With the end of summer approaching, there have been a lot of questions and concerns raised from parents, educators and school administrators about the upcoming school year.  One of the most frequently asked questions has been, “Is it safe for students and staff to go back to school?”.  The answer to that question will most likely depend on the current status of the spread of COVID 19 in each community and whether or not schools are able to implement measures to minimize the risk of infection and make in-person learning safe.

Coronavirus is primarily spread from person to person by droplet

transmission from coughing or sneezing and although no single action or set of actions will completely eliminate the risk of transmission, physical distancing, frequent hand washing, face coverings and disinfecting frequently touched surfaces can all greatly reduce the risk of transmission of coronavirus and should be implemented in the school setting whenever possible. 

Keep in mind that for young children or children with special needs, social distancing and face coverings may not be feasible or developmentally appropriate and although some kids may be comfortable wearing a face covering, it may end up causing more harm than good if they are frequently touching their face or the mask.

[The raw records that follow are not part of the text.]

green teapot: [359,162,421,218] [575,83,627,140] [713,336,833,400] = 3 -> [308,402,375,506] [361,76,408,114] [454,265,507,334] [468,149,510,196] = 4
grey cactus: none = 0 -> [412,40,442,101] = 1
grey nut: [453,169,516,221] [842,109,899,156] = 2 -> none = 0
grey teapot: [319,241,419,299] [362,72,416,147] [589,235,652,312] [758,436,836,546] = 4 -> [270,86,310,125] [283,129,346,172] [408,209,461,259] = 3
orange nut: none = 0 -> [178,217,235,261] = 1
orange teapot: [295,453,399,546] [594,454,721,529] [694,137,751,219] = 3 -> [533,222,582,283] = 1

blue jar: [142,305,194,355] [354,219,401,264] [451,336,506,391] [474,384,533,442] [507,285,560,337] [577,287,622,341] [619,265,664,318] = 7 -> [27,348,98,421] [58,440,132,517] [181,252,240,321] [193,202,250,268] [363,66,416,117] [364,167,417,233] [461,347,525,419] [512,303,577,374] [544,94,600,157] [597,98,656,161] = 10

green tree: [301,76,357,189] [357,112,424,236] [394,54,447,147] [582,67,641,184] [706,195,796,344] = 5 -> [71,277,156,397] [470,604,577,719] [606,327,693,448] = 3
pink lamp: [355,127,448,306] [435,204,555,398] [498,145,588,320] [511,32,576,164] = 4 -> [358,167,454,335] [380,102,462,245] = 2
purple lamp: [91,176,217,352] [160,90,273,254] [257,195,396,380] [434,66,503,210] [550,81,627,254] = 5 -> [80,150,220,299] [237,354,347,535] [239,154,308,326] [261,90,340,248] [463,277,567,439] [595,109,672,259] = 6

For kids who have difficulty wearing a face covering and it’s not medically contraindicated, behavioral strategies and social stories can be helpful in getting them to eventually tolerate wearing one.

It’s also important to be aware of American Academy of Pediatric guidelines which state that face coverings should not be worn by children under two years of age or by anyone who has trouble breathing, is unconscious, incapacitated or is unable to remove their face covering without assistance.

Does a child with autism have a higher risk of catching Covid 19?

Autism doesn’t in and of itself place kids at higher risk for becoming infected with or having severe illness from coronavirus. Rather, it’s the cognitive or behavior difficulties frequently seen in children with autism that may impact their ability to understand and participate in protective measures, putting them at greater risk for infection. Some kids with autism may also have a serious underlying medical condition that doesn’t necessarily put them at greater risk of getting Covid 19, but may increase their risk of serious illness if they do contract the virus.

How do you manage the health risks of medically fragile students and the staff who work hands-on with these students?

Many of the recommendations from the CDC related to reducing the spread of COVID-19 also apply to medically fragile students, teachers and school staff. These students may need closer supervision and frequent reminders about social distancing and hand washing. Face shields combined with a mask are recommended for teachers and staff if a medically fragile student is unable to wear a face mask. Face shields are also recommended when staff cannot maintain physical distancing. Additional personal protection like gowns and gloves may also be needed by staff when providing personal care for medically fragile students. 

For students who have asthma, inhalers are preferred over nebulizer treatments whenever possible because aerosols generated by nebulizer treatments could potentially be infectious, increasing the risk of transmission of the virus.

Through collaborative planning between primary care providers, families and school staff, many students with autism who have medical comorbidities can attend school safely if additional safety precautions and accommodations are implemented. Keep in mind though, that even with safety steps in place, there will still be some students with high-risk medical conditions who will need to continue distance learning.